(Beginning of DATA FOR REVIEW)

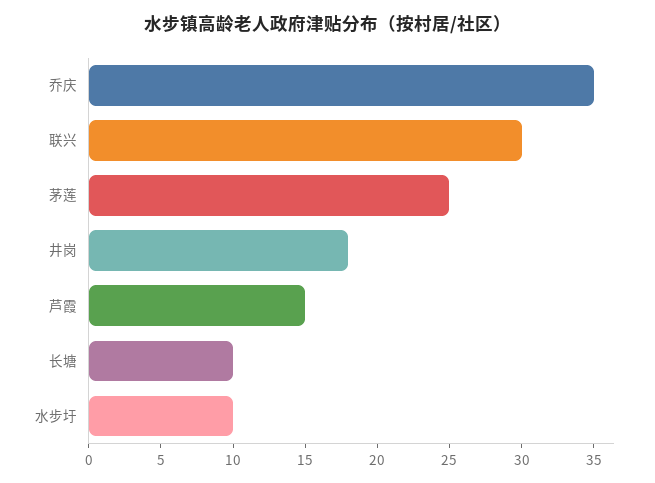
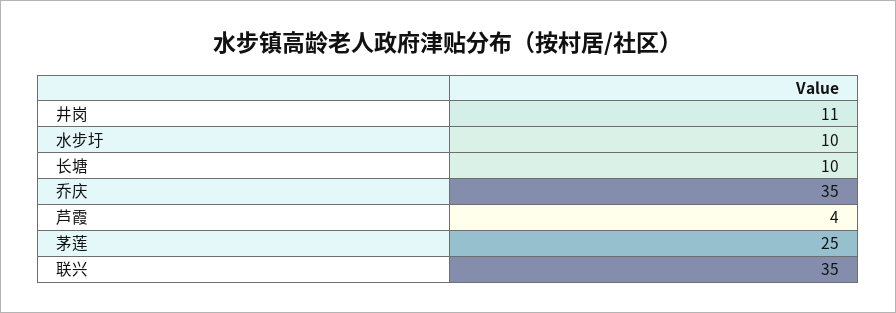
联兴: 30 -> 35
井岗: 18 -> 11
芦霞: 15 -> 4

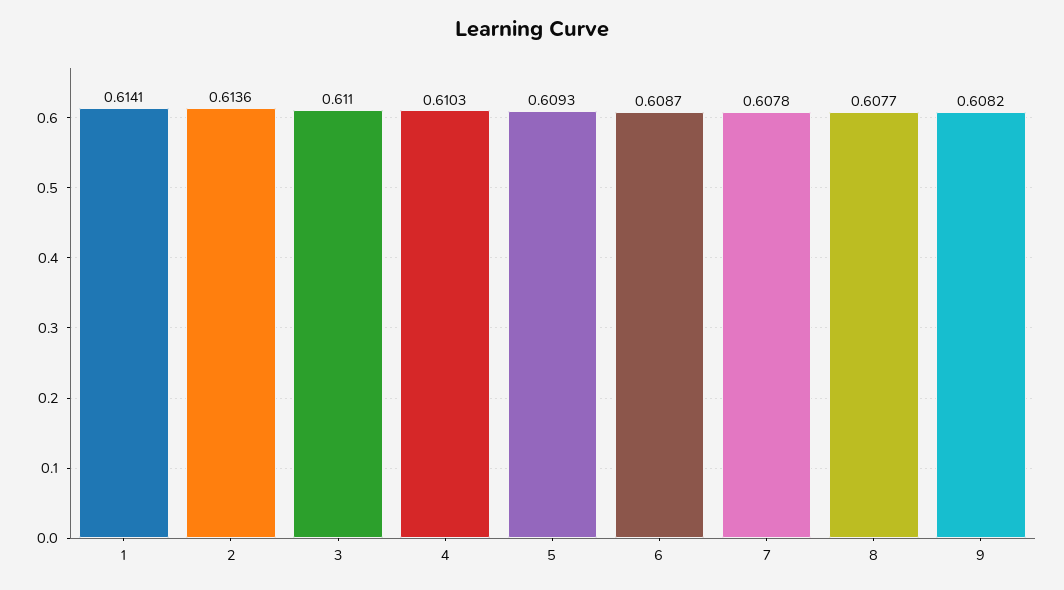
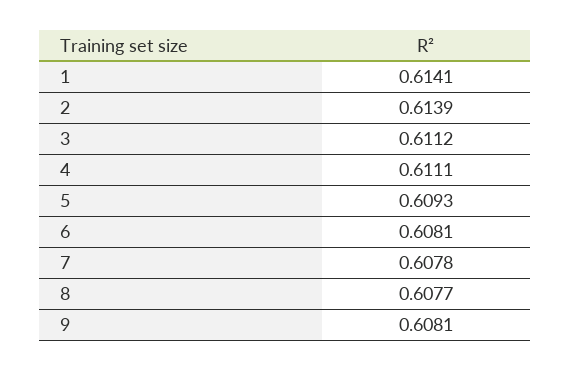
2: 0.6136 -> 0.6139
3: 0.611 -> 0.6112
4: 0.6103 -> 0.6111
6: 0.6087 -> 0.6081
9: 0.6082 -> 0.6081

(End of DATA FOR REVIEW)
(Beginning of DATA FOR REVIEW)

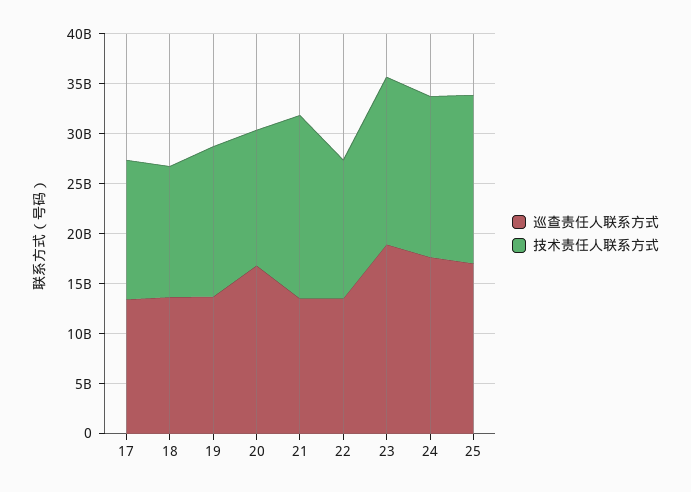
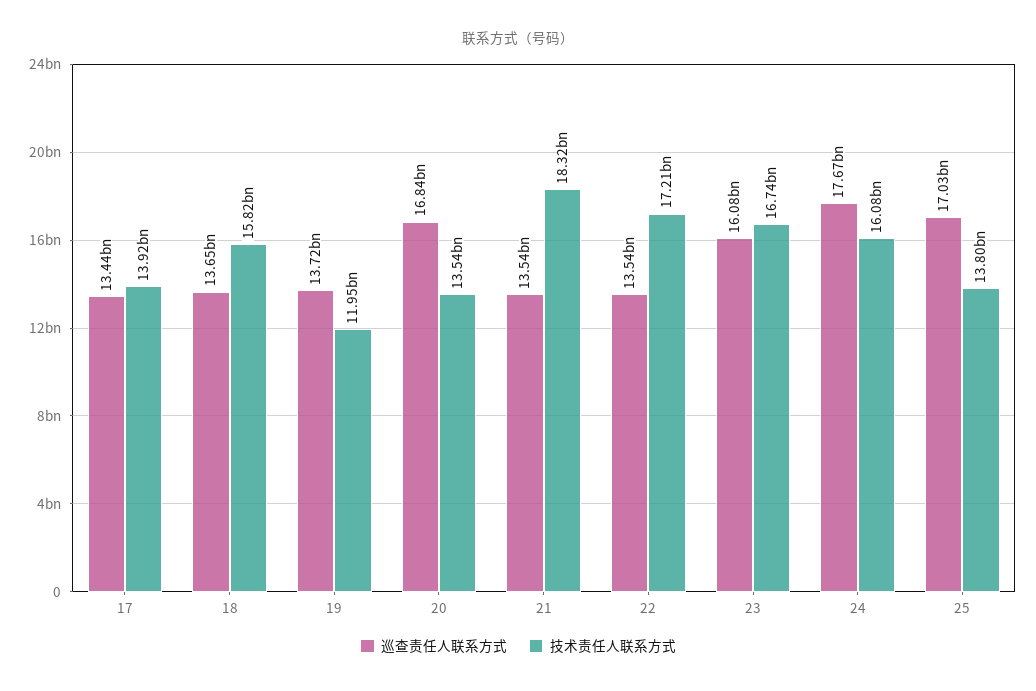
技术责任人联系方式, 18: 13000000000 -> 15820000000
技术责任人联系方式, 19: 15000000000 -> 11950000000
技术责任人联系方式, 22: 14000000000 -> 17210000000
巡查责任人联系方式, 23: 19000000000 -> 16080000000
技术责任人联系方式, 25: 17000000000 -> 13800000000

(End of DATA FOR REVIEW)

▶ **EXERCISE**
Starting at the line with "联兴: 30 -> 35" in the entries above, write out every line exactly until the line with "9: 0.6082 -> 0.6081" has been written. Include no pictures and nothing more.

▶ **WRITTEN ANSWER**
联兴: 30 -> 35
井岗: 18 -> 11
芦霞: 15 -> 4

2: 0.6136 -> 0.6139
3: 0.611 -> 0.6112
4: 0.6103 -> 0.6111
6: 0.6087 -> 0.6081
9: 0.6082 -> 0.6081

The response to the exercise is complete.